Interviews in the homes of the neighborhood inhabitants, many of whom were visiting their old homes (now government buildings or public institutions), include stories about their connection with the neighborhood, and what significance some of their homes held for other Egyptians – the homes of some interviewees were featured in major Egyptian cinema productions of the 50s and 60s.
“We decided to use some of the cinematic archival material to reference the reality of life in Egypt even though cinema embellishes reality, it reflects what the city was like and how life was, Assaad said.
“It’s a little trick from documentary filmmaking to use fiction as archival material, “said Rached.
“I think that the use of fiction films is almost metaphorical, one goes with the other, Egyptian filmmaker and audience member Yousry Nasrallah remarked in the session.
“The degradation of the footage (there is no conservation of it) as a metaphor for the degradation of the architectural heritage and the city’s degradation and the feeling that everything is being thrown away, spent away, because it leaves a sort of necessity for preserving this heritage is pure ideology.[there are] alternative ways of life, Cairo has known and knows multiple choices of lives, and I think the film reflects that.
“To me ideology is secondary, what I like is people, and when they’re true, it’s what’s in their heart and what they’re fighting for, and I respect them for it, for their memory and what they have to teach us, Rached said.
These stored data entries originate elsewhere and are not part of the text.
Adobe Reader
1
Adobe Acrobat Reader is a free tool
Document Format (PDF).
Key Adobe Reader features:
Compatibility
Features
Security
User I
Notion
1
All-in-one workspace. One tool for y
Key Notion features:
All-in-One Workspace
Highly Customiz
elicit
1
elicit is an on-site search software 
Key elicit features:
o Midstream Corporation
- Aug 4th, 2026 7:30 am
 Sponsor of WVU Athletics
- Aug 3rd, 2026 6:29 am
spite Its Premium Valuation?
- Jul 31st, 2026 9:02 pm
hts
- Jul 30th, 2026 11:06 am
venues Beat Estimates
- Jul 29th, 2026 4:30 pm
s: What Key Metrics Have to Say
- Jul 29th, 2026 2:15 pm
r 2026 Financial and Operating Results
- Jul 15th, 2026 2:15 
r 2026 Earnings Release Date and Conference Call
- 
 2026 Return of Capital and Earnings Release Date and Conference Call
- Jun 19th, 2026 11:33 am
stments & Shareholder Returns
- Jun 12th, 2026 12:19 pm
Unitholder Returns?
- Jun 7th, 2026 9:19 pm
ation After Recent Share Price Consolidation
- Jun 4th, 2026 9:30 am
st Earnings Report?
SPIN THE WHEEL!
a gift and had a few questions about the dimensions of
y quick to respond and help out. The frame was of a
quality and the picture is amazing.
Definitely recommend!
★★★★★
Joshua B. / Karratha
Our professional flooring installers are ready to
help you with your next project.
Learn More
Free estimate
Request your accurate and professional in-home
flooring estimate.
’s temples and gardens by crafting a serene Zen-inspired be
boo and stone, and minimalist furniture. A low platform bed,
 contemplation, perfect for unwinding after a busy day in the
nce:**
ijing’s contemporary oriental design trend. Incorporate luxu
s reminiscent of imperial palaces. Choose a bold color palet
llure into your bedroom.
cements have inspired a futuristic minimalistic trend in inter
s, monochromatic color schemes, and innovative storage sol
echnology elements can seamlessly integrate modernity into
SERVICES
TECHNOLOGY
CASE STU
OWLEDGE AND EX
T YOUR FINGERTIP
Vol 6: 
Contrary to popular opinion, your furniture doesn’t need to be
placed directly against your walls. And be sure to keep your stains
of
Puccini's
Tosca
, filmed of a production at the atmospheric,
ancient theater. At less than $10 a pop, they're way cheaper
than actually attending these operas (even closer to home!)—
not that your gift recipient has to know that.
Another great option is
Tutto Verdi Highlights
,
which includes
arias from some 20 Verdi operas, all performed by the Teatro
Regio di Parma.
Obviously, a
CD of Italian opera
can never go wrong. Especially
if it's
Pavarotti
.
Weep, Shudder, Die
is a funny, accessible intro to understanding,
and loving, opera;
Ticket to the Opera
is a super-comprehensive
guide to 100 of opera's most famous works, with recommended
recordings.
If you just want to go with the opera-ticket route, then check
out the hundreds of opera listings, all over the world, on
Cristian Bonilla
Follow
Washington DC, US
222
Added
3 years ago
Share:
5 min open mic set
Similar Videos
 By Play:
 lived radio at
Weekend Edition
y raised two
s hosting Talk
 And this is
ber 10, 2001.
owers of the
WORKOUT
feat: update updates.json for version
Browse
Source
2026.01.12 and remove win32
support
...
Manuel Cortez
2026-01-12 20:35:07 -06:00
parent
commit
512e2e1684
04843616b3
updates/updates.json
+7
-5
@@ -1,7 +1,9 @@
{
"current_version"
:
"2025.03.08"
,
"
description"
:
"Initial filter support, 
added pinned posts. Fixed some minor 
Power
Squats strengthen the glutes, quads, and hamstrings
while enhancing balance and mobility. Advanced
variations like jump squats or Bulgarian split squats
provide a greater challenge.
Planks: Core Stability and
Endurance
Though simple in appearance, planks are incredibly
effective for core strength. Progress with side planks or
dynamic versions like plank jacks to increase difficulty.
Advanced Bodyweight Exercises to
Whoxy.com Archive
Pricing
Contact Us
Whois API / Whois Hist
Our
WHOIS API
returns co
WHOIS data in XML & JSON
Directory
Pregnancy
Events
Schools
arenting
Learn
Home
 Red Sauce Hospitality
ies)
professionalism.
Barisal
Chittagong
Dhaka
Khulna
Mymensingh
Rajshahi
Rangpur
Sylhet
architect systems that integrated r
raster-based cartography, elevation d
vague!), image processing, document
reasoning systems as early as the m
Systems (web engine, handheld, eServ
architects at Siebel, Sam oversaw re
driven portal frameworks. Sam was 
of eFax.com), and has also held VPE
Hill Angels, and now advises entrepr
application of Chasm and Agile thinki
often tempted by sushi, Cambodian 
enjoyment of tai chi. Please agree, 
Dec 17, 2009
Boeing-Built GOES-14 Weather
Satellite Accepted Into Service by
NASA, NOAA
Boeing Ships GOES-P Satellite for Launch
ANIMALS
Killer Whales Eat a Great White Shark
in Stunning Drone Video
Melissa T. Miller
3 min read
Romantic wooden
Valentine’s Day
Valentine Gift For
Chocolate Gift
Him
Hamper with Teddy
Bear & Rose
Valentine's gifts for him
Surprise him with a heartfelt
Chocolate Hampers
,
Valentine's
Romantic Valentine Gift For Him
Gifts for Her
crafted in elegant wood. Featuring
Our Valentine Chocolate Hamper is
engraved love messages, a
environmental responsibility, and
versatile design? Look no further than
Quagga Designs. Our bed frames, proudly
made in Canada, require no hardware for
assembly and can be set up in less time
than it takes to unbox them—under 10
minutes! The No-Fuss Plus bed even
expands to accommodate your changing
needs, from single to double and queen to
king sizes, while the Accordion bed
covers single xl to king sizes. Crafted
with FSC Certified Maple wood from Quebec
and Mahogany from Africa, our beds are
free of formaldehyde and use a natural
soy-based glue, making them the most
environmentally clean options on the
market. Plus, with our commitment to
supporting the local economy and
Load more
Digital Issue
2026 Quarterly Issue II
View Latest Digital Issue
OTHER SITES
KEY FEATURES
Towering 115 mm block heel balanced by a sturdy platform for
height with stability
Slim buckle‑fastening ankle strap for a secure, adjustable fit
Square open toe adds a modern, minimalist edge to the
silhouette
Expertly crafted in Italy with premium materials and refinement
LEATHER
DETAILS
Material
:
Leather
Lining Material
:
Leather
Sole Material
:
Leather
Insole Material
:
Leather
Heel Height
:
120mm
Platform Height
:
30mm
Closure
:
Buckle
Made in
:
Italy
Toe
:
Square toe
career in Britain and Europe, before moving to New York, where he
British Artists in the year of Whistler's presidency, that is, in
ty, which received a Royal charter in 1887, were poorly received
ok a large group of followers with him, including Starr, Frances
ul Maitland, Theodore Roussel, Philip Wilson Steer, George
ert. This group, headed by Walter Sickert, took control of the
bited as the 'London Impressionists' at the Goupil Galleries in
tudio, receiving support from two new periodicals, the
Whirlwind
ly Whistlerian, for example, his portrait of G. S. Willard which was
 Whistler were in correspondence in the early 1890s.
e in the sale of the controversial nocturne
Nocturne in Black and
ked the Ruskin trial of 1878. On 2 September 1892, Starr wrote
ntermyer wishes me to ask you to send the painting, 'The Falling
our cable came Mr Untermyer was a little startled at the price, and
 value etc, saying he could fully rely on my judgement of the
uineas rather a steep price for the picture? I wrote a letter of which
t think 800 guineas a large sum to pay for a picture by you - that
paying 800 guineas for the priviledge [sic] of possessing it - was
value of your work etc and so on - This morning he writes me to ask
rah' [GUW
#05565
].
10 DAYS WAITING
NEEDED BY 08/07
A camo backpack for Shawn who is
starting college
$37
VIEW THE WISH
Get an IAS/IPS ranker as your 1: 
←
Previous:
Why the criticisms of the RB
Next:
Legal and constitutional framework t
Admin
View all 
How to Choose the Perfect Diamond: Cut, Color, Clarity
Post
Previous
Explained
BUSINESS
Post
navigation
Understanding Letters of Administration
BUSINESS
Audience response ran the gamut from appreciation to absolute derision as one reporter criticized Rached for what he deemed to be the limited and selective appearance of some of Garden City’s colorful yet poorer classes and characters. Rached vehemently defended her decision to feature a greater number of subjects whose backgrounds were either once aristocratic or of great fortune and prominence.
“The Baraka family are a simple people, I never intended to capture a chaotic family.my filming of the Baraka family is not chaotic.
Quantitatively, the greater percentage of Garden City’s residents is composed of the well-off, living in the homes and villas of the neighborhood. But the film makes no discrimination, treating all subjects from all social classes with the same affection. One never pities the porter or the big family living on the rooftop.
In a very moving scene, a rooftop resident from a humble background charts how upon attending medical school, he found out that a richer neighbor in a nearby building was enrolled in the same faculty, as were others – reminding the audience that our lives essentially follow the same path.
“Neighbors is beautifully shot, showing not only the lavish interiors of historic parlor rooms and grand sweeping staircases of embassies and villas, but serves as a forum for discussion on the destructive impact modernization, economic changes and the passage of time have had on such a beautiful quarter of the city.